» **Raw data**:
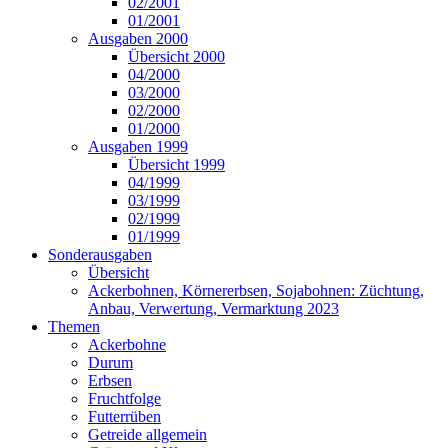
02/2001
01/2001
Ausgaben 2000
Übersicht 2000
04/2000
03/2000
02/2000
01/2000
Ausgaben 1999
Übersicht 1999
04/1999
03/1999
02/1999
01/1999
Sonderausgaben
Übersicht
Ackerbohnen, Körnererbsen, Sojabohnen: Züchtung,
Anbau, Verwertung, Vermarktung 2023
Themen
Ackerbohne
Durum
Erbsen
Fruchtfolge
Futterrüben
Getreide allgemein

» **Work required**: List every line from the entries above in which "Übersicht" appears.

» **Answer for the task**:
Übersicht 2000
Übersicht 1999
Übersicht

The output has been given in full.